• [AUFGABEN]
1) Gib aus dem Forumsbeitrag über den Kernel Panic den Abschnitt wörtlich wieder, der mit den Worten „kjournald starting. Commit“ anfängt und mit „to kill init!“ aufhört.
2) Liste alle Zeilen der Bootmeldung im Forumsbeitrag über den Kernel Panic auf, die mit „EXT3-fs“ beginnen.
3) Knüpfe an den letzten Satz des Forumsbeitrags über den Kernel Panic an und schreibe den Beitrag weiter.

**** VORGEGEBENER TEXT ****

# System startet nicht mehr nach emerge -ev world

## kami22

Hallo Leute ich habe folgendes Problem:

Ich habe ein Gentoo System auf einer ext3-Platte, davon habe ich ein Image gemacht.

Dieses Image hat ein 2.6.35 Kernel drauf und gcc Version 4.3. Als CPU ist ein Via C3 Nehemiah eingebaut. 

Boote ich das System klappt alles super ich kann mit Knoppix CHROOTEN oder direkt den Rechner mit Grub und dem Kernel booten.

MAche ich nun aber mal ein Update um alle Software auf den neuesten Stand zu bringen, dann kriege ich danach immer beim Booten einen Kernel Panic.

EXT3-fs: barriers not enabled

kjournald starting. Commit interval 5 seconds

EXT3-fs (hdc1): recovery complete

EXT3-fs (hdc1): mounted filesystems with writeback data mode

VFS: Mounted root (ext3 filesystem) readonly on device 22:1

Freeing unused kernel memory: 368k freed

Kernel panic - not syncing: Attemped to kill init!

Pid: 1, comm: init Not tainted 2.6.35.3 #2

Call Trace: 

Ich habe den GCC gleich gelassen und verwende auch dasselbe Kernel und dasselbe GRUB wie vorher. Das einzige was ich neu gemacht habe ist einmal emerge -ev system und emerge -ev world durchlaufen zu lassen.

**** DATENZEILEN ****

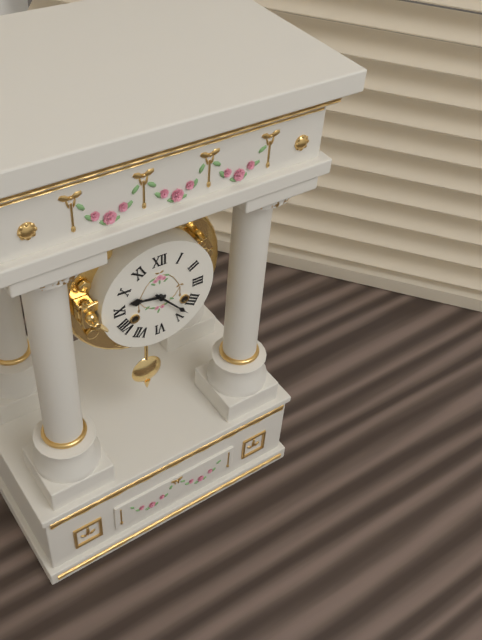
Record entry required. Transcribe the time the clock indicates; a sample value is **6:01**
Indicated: **9:23**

****

• [ANTWORTEN]
1)
kjournald starting. Commit interval 5 seconds

EXT3-fs (hdc1): recovery complete

EXT3-fs (hdc1): mounted filesystems with writeback data mode

VFS: Mounted root (ext3 filesystem) readonly on device 22:1

Freeing unused kernel memory: 368k freed

Kernel panic - not syncing: Attemped to kill init!

2)
- EXT3-fs: barriers not enabled
- EXT3-fs (hdc1): recovery complete
- EXT3-fs (hdc1): mounted filesystems with writeback data mode

3)
Wenn ich mit Knoppix nun in das System chrooten möchten, dann kriege ich immer "Ungültiger Maschinencode"

Das war vorher auhc nicht der Fall. (CFLAGS: march=c3 -O2 -mtune=generic -pipe -fomit-frame-pointer" MAKEOPTS="-j2")

Woran kann sowas liegen, ich gehe von einer ganz simplen Lösung aus, da ich das System seit Monaten nicht mehr geupdatet habe und irgendeine Synchronisierung (revdep-rebuild) oder so nur vergessen habe. Bitte gebt mir Tipps bin jetzt shcon seit 2 Wochen dabei.

Vielen Dank 

Gruß kami

----------

## mv

Die Fehler klingen eigentlich nach falscher Architektur: Bist Du sicher, dass Du -march=c3 brauchst und nicht z.B. -march=c3-2? Im Zweifelsfall lieber -march=native benutzen... (und nebenbei: Das -mtune=generic schadet hier eher, als dass es nützt. Oder hast Du einen bestimmten Grund dafür?)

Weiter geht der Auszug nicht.